A good wyf, that is clene of werk and thoght,
Sholde nat been kept in noon awayt, certayn;
And trewely the labour is in vayn
To kepe a shrewe, for it wole nat bee.
This holde I for a verray nycetee,
To spille labour for to kepe wyves:
Thus writen olde clerkes in hir lyves.
(148-154)The structure of the tale balances narration and amplification (or padding), and after returning ostensibly to the story for a few lines (155-162), the Manciple gives a long diatribe, or exempla, on the treatment and behavior of caged birds, spoiled cats, and she-wolves. He then oddly insists he offers these examples as illustrations of a point about untrue men, not women (187-188).
The Manciple returns to the story for a few more lines (196-204), informing us that Phebus’ wife did have a low-class lover. Then another long diatribe sparked by his reconsidered use of the term “lemman” (204-205). “The word moot cosyn be to the werkyng” (210), and high social status only euphemizes base behavior. A glorious tyrant is just a thief with Ceremony. And back to the tale (237).
Phebus’ wife has her dalliance with her lover and the bird is a silent voyeur. When Phebus comes home (after a long day at work chasing Daphne?) the crow sings, “Cokkow! Cokkow!” (243). When asked to explain, the bird is quite articulate about Phebus’ “blered … ye [blind eye]” (252), “For on thy bed thy wyf I saugh hym swyve” (255). In ire, Phebus draws his bow and kills his wife, after which he breaks his musical and archery instruments. Mourning his dead wife, he then turns on the crow, calling him “Traitour” (271) and “O false theef!” (292). “I wol thee quite anon thy false tale” (293) by turning the crow’s pleasant song into a squawk and its white feathers black; henceforth the crow will be shunned by human society. Phebus plucks the bird and chucks it outside.

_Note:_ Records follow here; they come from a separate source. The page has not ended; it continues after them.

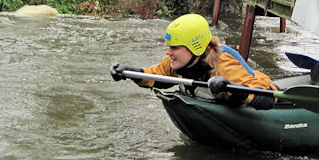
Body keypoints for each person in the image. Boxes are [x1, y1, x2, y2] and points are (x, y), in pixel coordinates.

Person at [110, 14, 277, 109]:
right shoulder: (177, 61)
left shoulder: (223, 64)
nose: (169, 52)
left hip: (260, 85)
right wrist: (130, 73)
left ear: (195, 47)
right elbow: (156, 76)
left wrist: (234, 89)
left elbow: (266, 96)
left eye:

Lordynges, by this ensample I yow preye,
Beth war, and taketh kep what that ye seye:
Ne telleth nevere no man in youre lyf
How that another man hath dight his wyf;
He wol yow haten mortally, certeyn.
(309-313)What follows is what the Manciple’s mother done told him: “My sone, thenk on the crowe” (318). The enormous “my son” harangue amounts to gnomic verse, biblical proverbs, and folk wisdom, supposedly in mockery of Gower’s Confessio Amantis, all repeating the moral: Shut up! The trickster tricked is any tale-teller, whether he tells truth or not. “Kepe wel thy tonge and thenk upon the crowe” (362). How bizarre for the penultimate “tale.”
Context:
The last tales capture earlier themes and collapse the structure. The vanity of earthly pursuits, the mutibility of human deeds, the uselessness of striving, the corruptness of human nature — all these are presented again but through a new point of view, one largely influenced perhaps by our realization that the pilgrimage is about to end. After this tale whose point, driven home repeatedly, amounts to “Shut up,” we have left only a penitential tract and a complete retraction.